IoT Platforms focus on collecting and displaying IoT data from diverse sources.  IoT Platforms can be an entity on their own.  Vendor agnostic connecting to many different sensors & gateways.  They can also be part of a company’s full IoT solution where they sell the sensors, gateways, platform, cloud, and analytics.  Smart City Platforms are more encompassing of all city infrastructure, departments, and services.  They should be more advanced and capable of handling more data.  With access to a wide variety of data, the security of Smart City Platforms is even more important as the Digital Transformation continues.

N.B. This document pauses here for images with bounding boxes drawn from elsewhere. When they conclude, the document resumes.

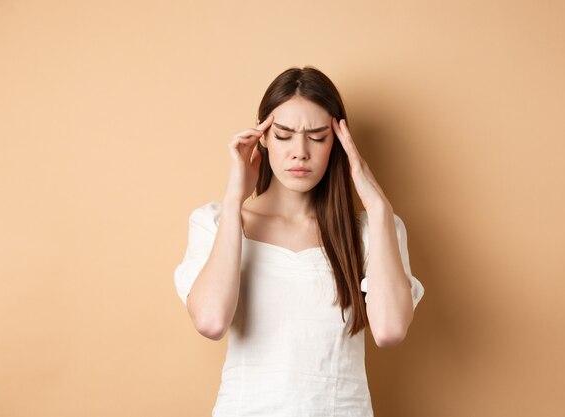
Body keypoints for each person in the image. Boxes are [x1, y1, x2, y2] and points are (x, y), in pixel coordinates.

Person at [173, 66, 425, 416]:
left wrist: (379, 206)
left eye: (318, 137)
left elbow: (390, 331)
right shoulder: (216, 223)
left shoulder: (373, 230)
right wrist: (234, 200)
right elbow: (211, 321)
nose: (300, 152)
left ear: (339, 141)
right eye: (284, 135)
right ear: (261, 136)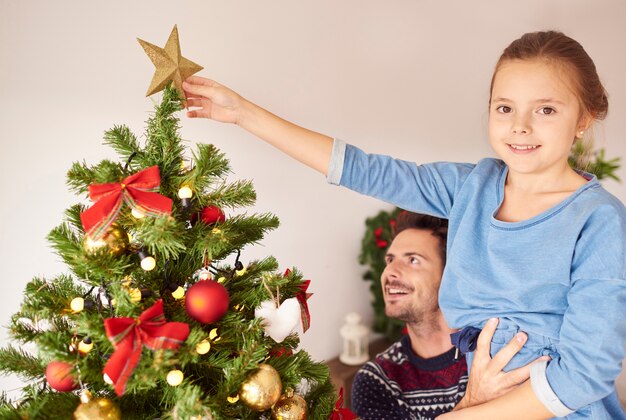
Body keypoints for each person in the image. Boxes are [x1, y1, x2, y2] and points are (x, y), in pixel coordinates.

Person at [183, 30, 626, 418]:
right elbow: (364, 169)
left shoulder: (598, 220)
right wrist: (243, 113)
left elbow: (586, 375)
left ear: (583, 118)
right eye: (504, 108)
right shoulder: (474, 187)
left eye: (546, 110)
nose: (521, 127)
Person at [351, 211, 545, 419]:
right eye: (390, 260)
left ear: (451, 275)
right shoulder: (377, 381)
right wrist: (473, 402)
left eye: (413, 260)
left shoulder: (498, 348)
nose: (390, 272)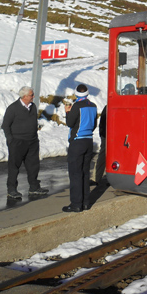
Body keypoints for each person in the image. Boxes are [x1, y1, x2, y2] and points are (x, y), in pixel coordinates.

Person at [1, 86, 49, 199]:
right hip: (17, 142)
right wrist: (11, 140)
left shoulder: (33, 107)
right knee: (14, 166)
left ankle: (34, 187)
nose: (33, 96)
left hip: (32, 141)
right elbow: (5, 125)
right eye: (31, 95)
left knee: (33, 165)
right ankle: (11, 189)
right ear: (24, 96)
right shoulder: (13, 108)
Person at [63, 84, 98, 212]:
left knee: (75, 173)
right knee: (84, 172)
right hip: (89, 140)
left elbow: (70, 123)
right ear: (87, 93)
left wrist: (68, 112)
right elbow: (94, 124)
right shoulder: (93, 106)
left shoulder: (76, 106)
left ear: (76, 93)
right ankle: (85, 202)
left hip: (78, 141)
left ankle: (76, 203)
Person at [91, 105, 107, 185]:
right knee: (102, 155)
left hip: (106, 134)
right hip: (107, 135)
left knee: (102, 156)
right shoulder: (108, 107)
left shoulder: (108, 106)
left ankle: (96, 178)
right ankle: (96, 178)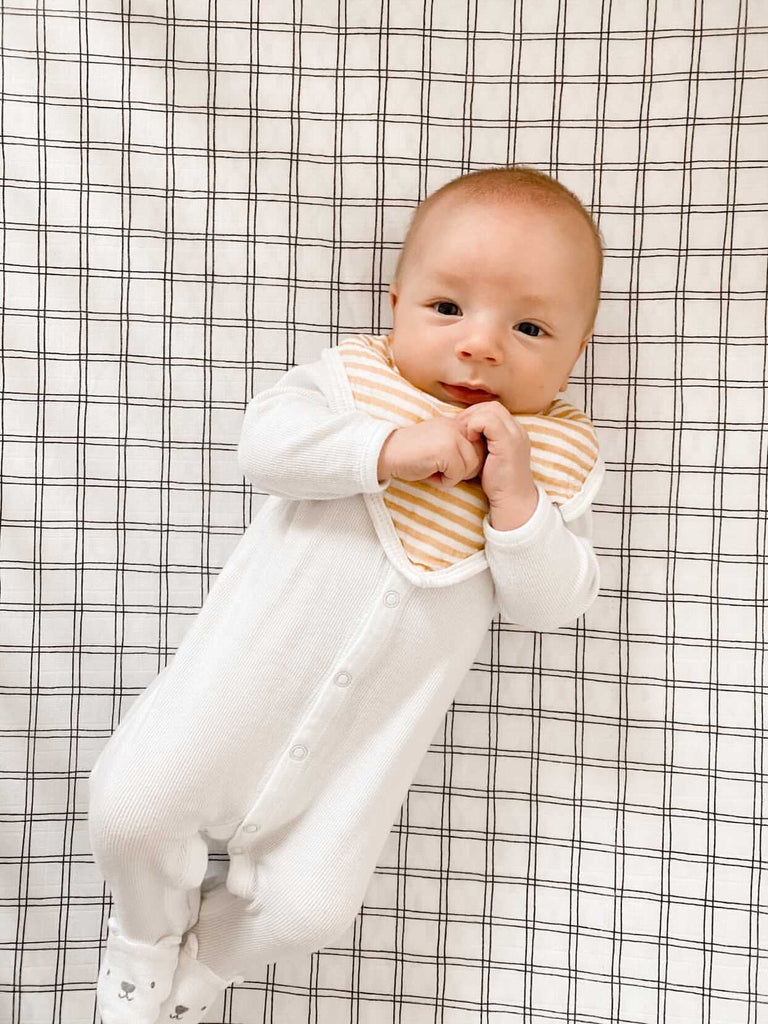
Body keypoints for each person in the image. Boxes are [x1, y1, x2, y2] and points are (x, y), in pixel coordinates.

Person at [88, 164, 606, 1024]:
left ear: (574, 354)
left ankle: (203, 972)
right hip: (235, 694)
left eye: (530, 326)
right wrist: (390, 449)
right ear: (396, 300)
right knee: (129, 812)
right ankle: (145, 944)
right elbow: (266, 449)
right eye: (448, 308)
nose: (481, 345)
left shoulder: (547, 464)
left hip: (361, 761)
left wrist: (517, 505)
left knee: (314, 911)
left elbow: (552, 603)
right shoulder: (351, 387)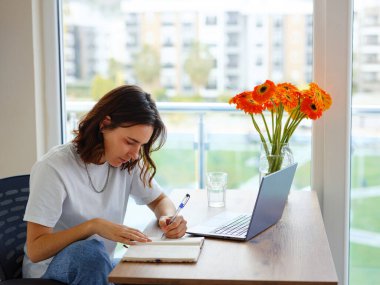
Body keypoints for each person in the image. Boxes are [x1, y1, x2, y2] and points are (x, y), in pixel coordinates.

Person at [22, 85, 188, 284]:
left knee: (153, 270)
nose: (135, 154)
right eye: (129, 141)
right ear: (104, 125)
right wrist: (94, 226)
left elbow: (160, 199)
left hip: (100, 266)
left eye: (141, 145)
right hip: (49, 271)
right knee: (90, 253)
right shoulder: (54, 167)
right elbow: (36, 249)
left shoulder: (128, 162)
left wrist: (168, 217)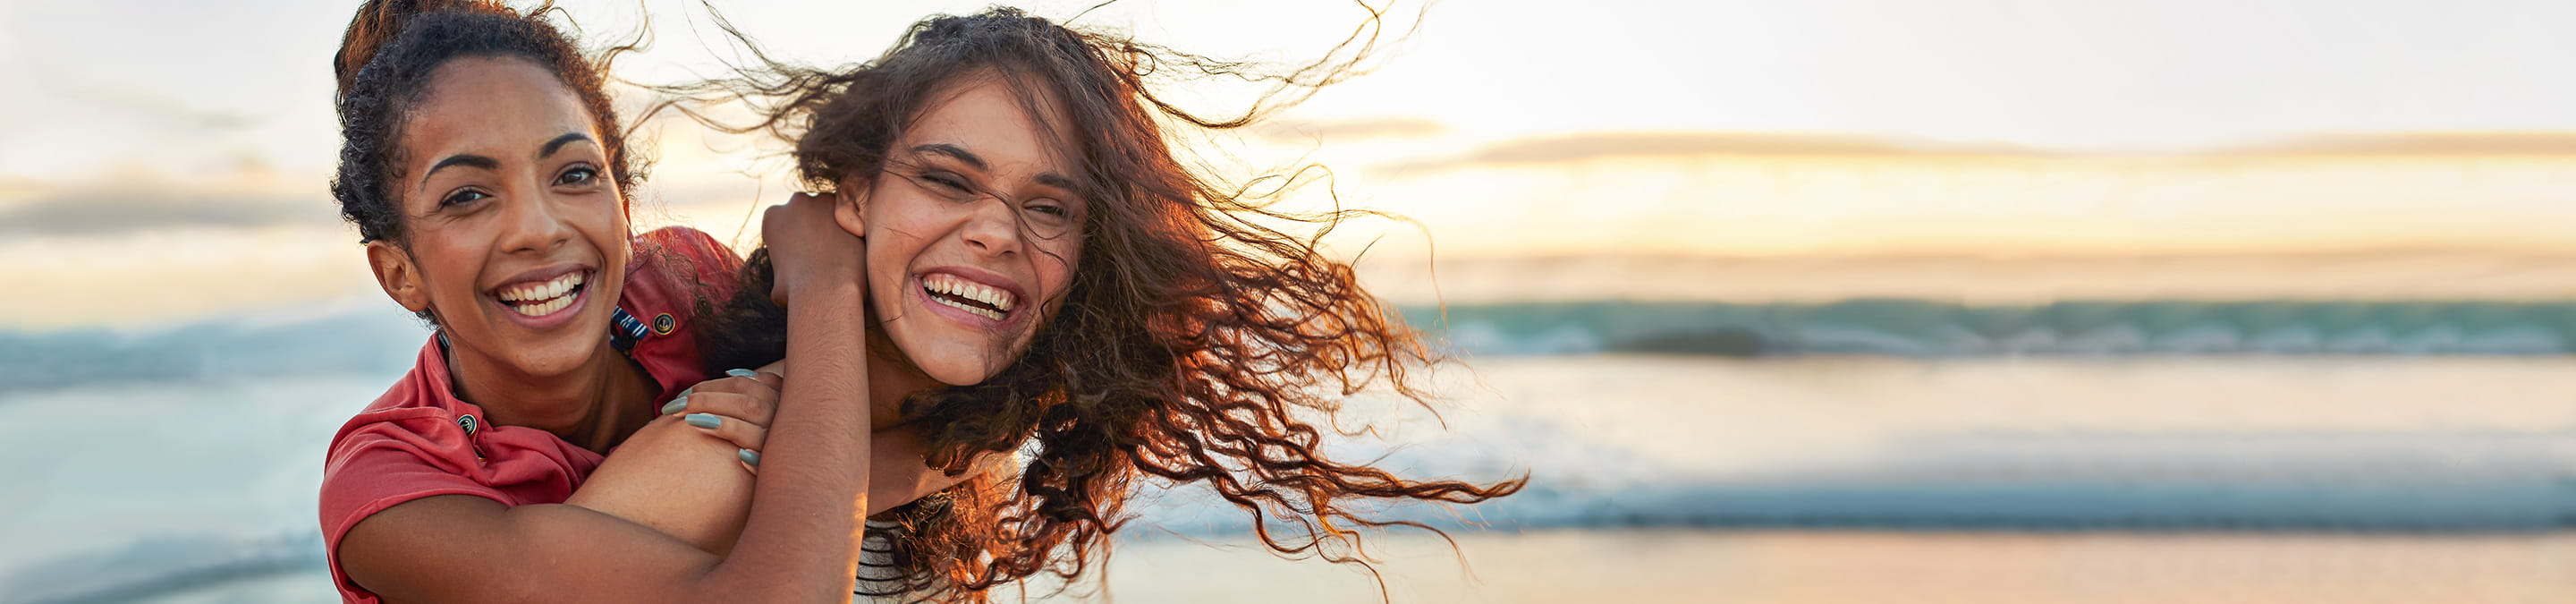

Integrated Network Concepts Shows the Impact of IoT on Smart City Platforms
Integrated Network Concepts Shows the Impact of IoT on Smart City Platforms

 

Anthony also included a section on selecting smart city suppliers, which can be a difficult task for many end users/owner-operators.  There are many proprietary smart city platforms, and each has its own unique capabilities and limitations.  Sometimes customization is not available or cost-prohibitive.  The advantage of proprietary smart city platforms is that they have been tested and developed for long periods of time to perform accordingly.  Many cities don’t have the talent or time to do this on their own.  Every vendor’s marketing material says they are the best, but it’s up to the end-user to evaluate the offering and determine if the supplier meets the specific requirements of their city.  It’s also up to the end-user to determine what the potential economic benefits and ROI of the smart city platform are.  

Panel Discussion Notes

After the presentations, all the presenters plus additional panelists participated in a good discussion, where we got lots of questions from the audience.  Additional panelists included Matt Willenbrink of Fybr, James Caton of SAS, and Peter Murray of Dense Networks.  We will post the link to the video from this panel discussion once the YouTube videos are available.